Work to complete>
Locate, in the data below, the line that contains "#bee8a5; stroke: #848468" and the line that contains "#4a1f2b; stroke-width: 3"; reproduce exactly those two lines and every line between them, nothing more.

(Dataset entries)
__________

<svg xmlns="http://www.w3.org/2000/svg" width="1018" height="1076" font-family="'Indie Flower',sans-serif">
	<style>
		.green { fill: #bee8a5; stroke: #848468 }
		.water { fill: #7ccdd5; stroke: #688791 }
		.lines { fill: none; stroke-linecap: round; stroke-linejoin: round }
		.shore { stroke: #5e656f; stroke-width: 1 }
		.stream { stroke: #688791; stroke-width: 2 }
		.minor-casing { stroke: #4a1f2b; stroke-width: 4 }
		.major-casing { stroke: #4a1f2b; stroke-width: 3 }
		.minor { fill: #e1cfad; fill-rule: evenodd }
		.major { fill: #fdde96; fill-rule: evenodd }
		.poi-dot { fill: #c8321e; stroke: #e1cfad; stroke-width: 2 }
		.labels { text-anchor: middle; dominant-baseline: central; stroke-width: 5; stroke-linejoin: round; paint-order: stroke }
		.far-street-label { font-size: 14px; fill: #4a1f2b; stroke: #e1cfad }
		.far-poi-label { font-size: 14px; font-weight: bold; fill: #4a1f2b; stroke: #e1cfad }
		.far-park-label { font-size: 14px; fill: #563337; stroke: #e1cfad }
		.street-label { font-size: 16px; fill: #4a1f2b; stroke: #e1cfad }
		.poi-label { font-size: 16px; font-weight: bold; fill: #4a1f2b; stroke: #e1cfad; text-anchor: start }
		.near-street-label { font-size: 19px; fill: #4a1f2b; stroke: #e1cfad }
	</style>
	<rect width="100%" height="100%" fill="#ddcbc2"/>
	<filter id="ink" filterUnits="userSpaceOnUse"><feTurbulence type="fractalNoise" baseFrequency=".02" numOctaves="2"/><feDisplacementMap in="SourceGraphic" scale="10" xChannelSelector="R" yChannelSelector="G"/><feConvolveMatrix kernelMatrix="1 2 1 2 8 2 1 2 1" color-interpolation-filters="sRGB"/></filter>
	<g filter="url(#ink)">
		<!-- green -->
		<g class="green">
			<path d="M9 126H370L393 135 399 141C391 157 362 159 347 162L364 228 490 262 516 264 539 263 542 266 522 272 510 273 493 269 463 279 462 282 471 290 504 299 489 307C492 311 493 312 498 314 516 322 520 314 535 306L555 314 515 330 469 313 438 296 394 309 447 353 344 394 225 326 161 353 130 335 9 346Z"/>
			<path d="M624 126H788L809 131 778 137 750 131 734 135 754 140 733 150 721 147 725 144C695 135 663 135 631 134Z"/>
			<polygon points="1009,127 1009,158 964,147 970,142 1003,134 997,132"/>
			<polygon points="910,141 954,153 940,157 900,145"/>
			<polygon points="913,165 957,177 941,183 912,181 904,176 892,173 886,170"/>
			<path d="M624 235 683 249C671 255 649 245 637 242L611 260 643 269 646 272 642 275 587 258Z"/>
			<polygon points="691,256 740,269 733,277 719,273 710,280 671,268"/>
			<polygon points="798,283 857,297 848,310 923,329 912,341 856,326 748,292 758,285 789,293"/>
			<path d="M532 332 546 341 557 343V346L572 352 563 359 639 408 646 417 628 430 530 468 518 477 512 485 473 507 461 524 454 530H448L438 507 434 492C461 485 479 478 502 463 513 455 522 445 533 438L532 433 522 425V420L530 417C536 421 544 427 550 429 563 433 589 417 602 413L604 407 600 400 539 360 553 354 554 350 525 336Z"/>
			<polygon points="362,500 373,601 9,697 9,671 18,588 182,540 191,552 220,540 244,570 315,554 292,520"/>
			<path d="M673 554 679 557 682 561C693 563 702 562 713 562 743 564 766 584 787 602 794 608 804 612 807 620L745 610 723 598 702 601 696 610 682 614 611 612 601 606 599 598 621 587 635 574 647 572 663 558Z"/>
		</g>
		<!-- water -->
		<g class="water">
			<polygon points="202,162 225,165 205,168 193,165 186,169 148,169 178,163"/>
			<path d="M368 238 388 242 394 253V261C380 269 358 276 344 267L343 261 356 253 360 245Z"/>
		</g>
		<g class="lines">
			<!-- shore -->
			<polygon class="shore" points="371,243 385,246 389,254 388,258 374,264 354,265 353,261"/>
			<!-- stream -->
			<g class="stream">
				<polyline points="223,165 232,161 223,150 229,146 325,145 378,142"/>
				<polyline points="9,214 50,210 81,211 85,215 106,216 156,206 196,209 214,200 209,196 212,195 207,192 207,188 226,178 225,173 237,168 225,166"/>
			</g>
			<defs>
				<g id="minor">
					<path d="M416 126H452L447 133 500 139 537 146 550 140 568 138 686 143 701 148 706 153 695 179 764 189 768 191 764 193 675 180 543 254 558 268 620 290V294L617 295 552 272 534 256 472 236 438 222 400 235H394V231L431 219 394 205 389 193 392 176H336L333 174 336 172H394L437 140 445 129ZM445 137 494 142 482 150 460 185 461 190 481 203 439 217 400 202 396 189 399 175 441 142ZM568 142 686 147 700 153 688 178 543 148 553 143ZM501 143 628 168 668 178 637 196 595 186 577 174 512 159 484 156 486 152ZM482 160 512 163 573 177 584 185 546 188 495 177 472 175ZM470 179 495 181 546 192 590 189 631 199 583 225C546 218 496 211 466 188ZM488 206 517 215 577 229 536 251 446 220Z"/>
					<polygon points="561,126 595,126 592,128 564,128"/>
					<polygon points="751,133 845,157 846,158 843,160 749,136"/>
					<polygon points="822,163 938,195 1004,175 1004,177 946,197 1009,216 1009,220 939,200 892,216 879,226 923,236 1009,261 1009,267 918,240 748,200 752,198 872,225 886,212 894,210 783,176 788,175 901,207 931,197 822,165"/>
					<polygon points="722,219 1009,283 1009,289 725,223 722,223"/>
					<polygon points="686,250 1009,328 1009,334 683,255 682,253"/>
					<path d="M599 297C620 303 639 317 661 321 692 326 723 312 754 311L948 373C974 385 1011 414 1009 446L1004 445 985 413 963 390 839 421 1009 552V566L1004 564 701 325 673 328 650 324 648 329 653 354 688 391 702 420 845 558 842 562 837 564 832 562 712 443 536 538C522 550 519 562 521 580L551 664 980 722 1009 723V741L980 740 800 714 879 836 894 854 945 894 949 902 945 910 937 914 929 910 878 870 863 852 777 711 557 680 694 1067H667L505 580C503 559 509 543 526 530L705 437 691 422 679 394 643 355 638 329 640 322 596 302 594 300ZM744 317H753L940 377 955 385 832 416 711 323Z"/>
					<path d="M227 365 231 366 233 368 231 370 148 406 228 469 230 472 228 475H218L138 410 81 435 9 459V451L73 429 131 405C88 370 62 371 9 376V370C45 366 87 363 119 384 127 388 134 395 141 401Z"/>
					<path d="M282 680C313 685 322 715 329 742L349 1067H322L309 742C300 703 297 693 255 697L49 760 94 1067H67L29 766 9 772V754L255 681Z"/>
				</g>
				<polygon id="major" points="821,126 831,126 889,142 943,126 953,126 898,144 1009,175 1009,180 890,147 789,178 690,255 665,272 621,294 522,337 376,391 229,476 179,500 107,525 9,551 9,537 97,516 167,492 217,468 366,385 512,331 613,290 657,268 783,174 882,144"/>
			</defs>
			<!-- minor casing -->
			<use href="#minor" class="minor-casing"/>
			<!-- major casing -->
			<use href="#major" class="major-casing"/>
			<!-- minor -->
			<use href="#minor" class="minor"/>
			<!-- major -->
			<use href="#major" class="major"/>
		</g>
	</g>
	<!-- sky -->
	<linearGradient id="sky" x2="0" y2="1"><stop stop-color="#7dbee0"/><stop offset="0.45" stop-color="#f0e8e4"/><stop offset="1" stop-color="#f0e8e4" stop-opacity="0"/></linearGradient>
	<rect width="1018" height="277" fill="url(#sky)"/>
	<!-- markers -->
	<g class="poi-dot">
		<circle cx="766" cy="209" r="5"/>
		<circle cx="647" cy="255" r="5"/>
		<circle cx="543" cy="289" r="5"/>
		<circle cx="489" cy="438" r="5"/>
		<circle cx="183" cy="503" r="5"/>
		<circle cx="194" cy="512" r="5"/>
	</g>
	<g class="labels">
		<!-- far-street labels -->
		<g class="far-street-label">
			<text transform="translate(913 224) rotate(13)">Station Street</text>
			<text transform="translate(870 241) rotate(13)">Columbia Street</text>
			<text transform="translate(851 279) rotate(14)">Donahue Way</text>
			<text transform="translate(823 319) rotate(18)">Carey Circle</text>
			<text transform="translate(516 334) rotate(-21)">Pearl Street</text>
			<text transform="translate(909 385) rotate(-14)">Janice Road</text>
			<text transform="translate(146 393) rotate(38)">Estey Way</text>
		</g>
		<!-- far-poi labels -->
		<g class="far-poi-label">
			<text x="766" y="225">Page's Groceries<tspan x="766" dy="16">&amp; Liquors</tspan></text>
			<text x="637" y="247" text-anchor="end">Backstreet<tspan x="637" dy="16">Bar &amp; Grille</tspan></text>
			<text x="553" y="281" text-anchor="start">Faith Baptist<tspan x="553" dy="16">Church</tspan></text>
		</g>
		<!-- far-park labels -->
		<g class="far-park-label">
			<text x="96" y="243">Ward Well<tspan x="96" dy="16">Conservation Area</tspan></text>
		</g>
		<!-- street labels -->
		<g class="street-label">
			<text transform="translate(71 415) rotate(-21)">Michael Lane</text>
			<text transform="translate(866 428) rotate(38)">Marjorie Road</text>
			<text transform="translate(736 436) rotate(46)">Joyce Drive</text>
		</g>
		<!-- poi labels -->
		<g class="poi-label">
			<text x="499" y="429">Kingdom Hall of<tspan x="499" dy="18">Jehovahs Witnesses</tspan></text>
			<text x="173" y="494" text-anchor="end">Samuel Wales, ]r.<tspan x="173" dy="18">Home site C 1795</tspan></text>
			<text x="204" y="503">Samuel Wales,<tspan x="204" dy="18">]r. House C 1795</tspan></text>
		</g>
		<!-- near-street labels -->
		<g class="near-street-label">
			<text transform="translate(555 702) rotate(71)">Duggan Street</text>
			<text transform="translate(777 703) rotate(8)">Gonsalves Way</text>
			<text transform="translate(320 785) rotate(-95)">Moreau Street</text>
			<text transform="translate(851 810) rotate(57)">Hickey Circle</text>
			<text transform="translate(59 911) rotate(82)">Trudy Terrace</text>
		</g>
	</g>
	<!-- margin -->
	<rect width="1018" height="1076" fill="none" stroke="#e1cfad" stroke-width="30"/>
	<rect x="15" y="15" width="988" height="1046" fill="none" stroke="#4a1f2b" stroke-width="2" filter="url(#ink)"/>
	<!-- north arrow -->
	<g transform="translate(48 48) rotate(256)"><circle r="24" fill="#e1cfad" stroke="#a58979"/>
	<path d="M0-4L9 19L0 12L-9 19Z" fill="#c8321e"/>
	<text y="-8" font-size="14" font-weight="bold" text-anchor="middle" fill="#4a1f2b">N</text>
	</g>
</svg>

__________

Result for this task>
		.green { fill: #bee8a5; stroke: #848468 }
		.water { fill: #7ccdd5; stroke: #688791 }
		.lines { fill: none; stroke-linecap: round; stroke-linejoin: round }
		.shore { stroke: #5e656f; stroke-width: 1 }
		.stream { stroke: #688791; stroke-width: 2 }
		.minor-casing { stroke: #4a1f2b; stroke-width: 4 }
		.major-casing { stroke: #4a1f2b; stroke-width: 3 }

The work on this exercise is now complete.